Saciei minha curiosidade com o filme Aquarius. Confesso que ele não me despertaria interesse — apesar da Sônia Braga no papel principal — se não fosse o protesto #foratemer ocorrido em Cannes. Em seguida, algumas críticas positivas e relacionadas à arte aumentaram a curiosidade. “Domínio absurdo do cinema” foi uma delas. As críticas negativas sem nenhum fundamento artístico também foram importantes. Quando revistas e colunistas sugerem boicote a algo, no mínimo, isso desperta a chave do “opa, se é proibido e obsceno, eu quero ver”.
Das telas à vida
A mudança de classificação do filme no Brasil e a manobra política do governo não eleito também são atitudes que inflamaram o desejo por Aquarius. Aliás, são essas tentativas sutis e “republicanas” de violentar direitos que O filme tão bem revela. É como a PM que prende uma ambulante para provocar ira na multidão e justificar sua violência. Ou como candidato limpo e cheiroso que diz ser contra invasão, mas “anexa” — jamais roubam, né — terreno público. Ou ainda como candidato fofinho que, em ato falho, deixa escapar que rechaça pobre a ponto de vomitar. São as nuanças da vida que o filme sugere.
Do feminismo
Aquarius é um filme feminista, em sua essência, sem buscar explicitar as pautas e jargões. Feminismo não militante. Mas tá lá, todinho desenhado na personagem principal, no empoderamento e enfrentamento da mulher contra o machismo, contra câncer de mama, na liberdade sexual e em outros tópicos do filme. Feminista e inclusivo sexual.
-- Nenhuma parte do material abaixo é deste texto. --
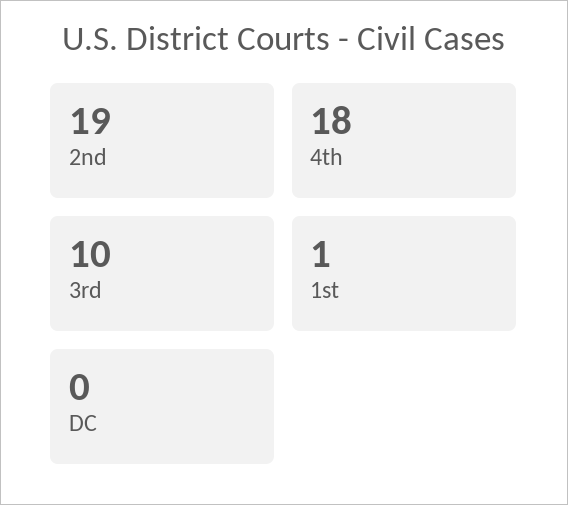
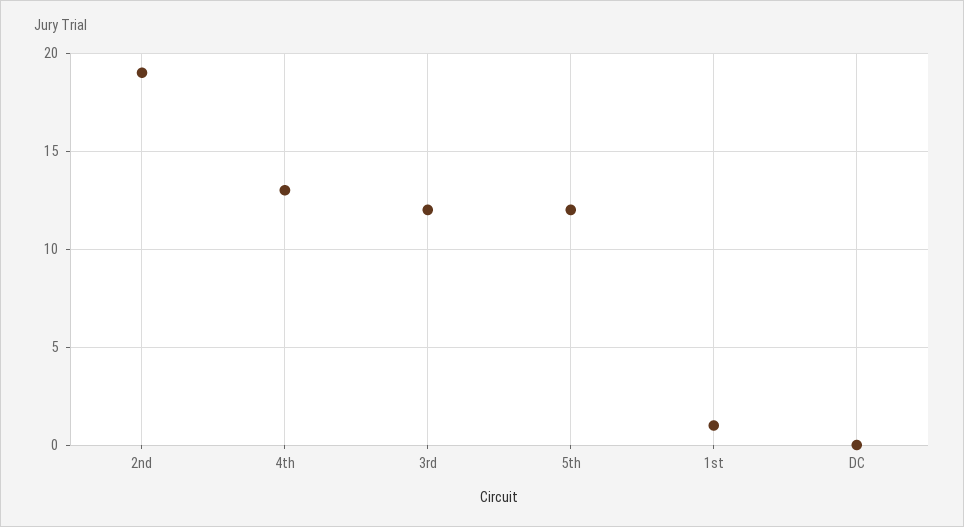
  {
    "2nd": 19,
-   "4th": 18,
+   "4th": 13,
-   "3rd": 10,
+   "3rd": 12,
    "1st": 1,
-   "DC": 0
+   "DC": 0,
+   "5th": 12
  }

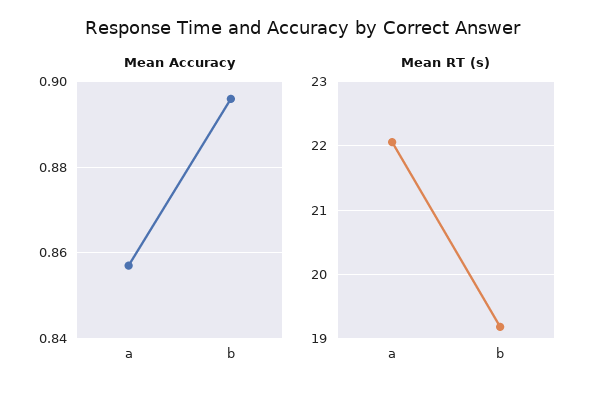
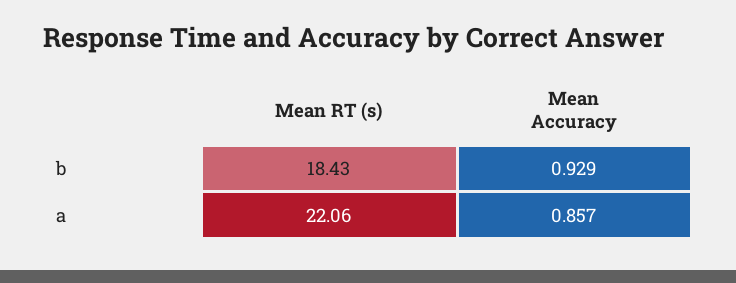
  {
    "Mean Accuracy": {
      "a": 0.857,
-     "b": 0.895
+     "b": 0.929
    },
    "Mean RT (s)": {
      "a": 22.06,
-     "b": 19.2
+     "b": 18.43
    }
  }

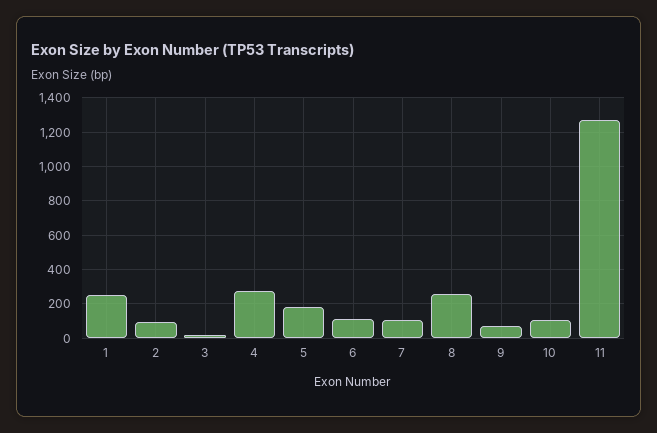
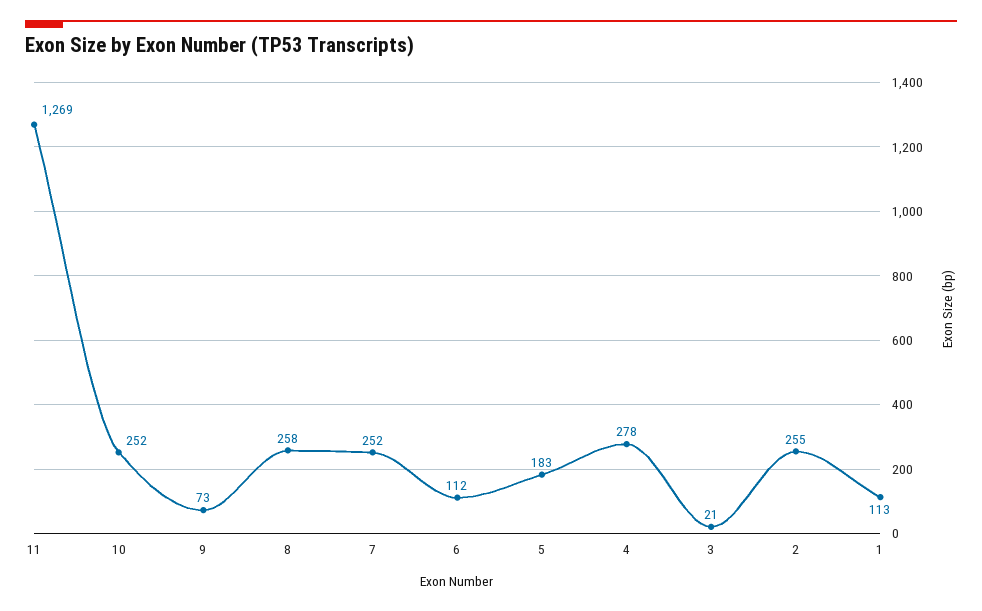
  {
-   "1": 250,
+   "1": 113,
-   "2": 100,
+   "2": 255,
    "3": 21,
    "4": 278,
    "5": 183,
    "6": 112,
-   "7": 100,
+   "7": 252,
    "8": 258,
    "9": 73,
-   "10": 100,
+   "10": 252,
    "11": 1269
  }

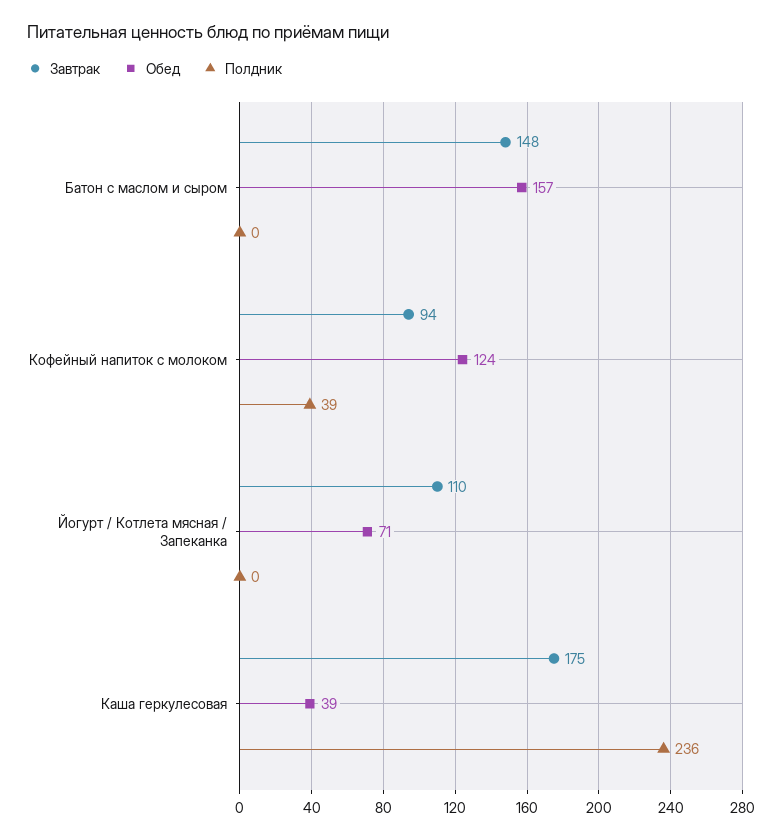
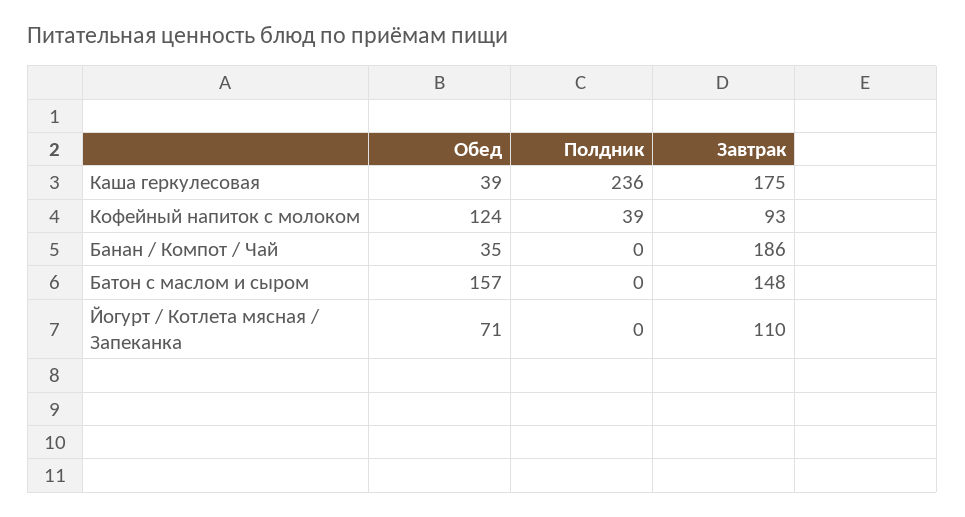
  {
    "Завтрак": {
      "Батон с маслом и сыром": 148,
-     "Кофейный напиток с молоком": 94,
+     "Кофейный напиток с молоком": 93,
      "Йогурт / Котлета мясная / Запеканка": 110,
-     "Каша геркулесовая": 175
+     "Каша геркулесовая": 175,
+     "Банан / Компот / Чай": 186
    },
    "Обед": {
      "Батон с маслом и сыром": 157,
      "Кофейный напиток с молоком": 124,
      "Йогурт / Котлета мясная / Запеканка": 71,
-     "Каша геркулесовая": 39
+     "Каша геркулесовая": 39,
+     "Банан / Компот / Чай": 35
    },
    "Полдник": {
      "Батон с маслом и сыром": 0,
      "Кофейный напиток с молоком": 39,
      "Йогурт / Котлета мясная / Запеканка": 0,
-     "Каша геркулесовая": 236
+     "Каша геркулесовая": 236,
+     "Банан / Компот / Чай": 0
    }
  }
Do racismo e preconceito de classe
Com algumas pinceladas, Aquarius vai mostrando como nossa sociedade ainda se estrutura na divisão clara de classes e de como a aparência é “fundamental” para determinar quem somos e o que podemos fazer no dia a dia das cidades. Trata do racismo seja na cor, seja no sobrenome e tons de pele. Trata também de como as pessoas convivem bem tratando umas as outras como cidadãos de primeira, segunda e terceira classe.
É lírico
Sem ter uma trilha original, Aquarius é agradável tanto aos ouvidos quanto aos olhos. Ele retira a poeira de clássicos e canções nacionais esquecidas pela indústria cultural, mostrando toda a riqueza que o país possuiu, mas que tem hibernado nesse desejo contemporâneo da cópia e necessidade de ser agradável.
Aquarius > Tropa de Elite
Aquarius devolve ao Brasil linguagem e contexto do cinema nacional que se perderam na última década. Não é um filme que se busca vender com personagens e atores queridinhos das novelas, tampouco opta pelo clichê ou cenas cheias de ação ou frases de efeito que possam cair automaticamente no gosto popular. Aquarius não é filme de memes. Aquarius é cartoon. E como tal, mostra o outro lado que Tropa de Elite “sonega”. Mostra como pensam e agem os donos do poder. Por mais brasis de Claras e menos capitães Nascimento.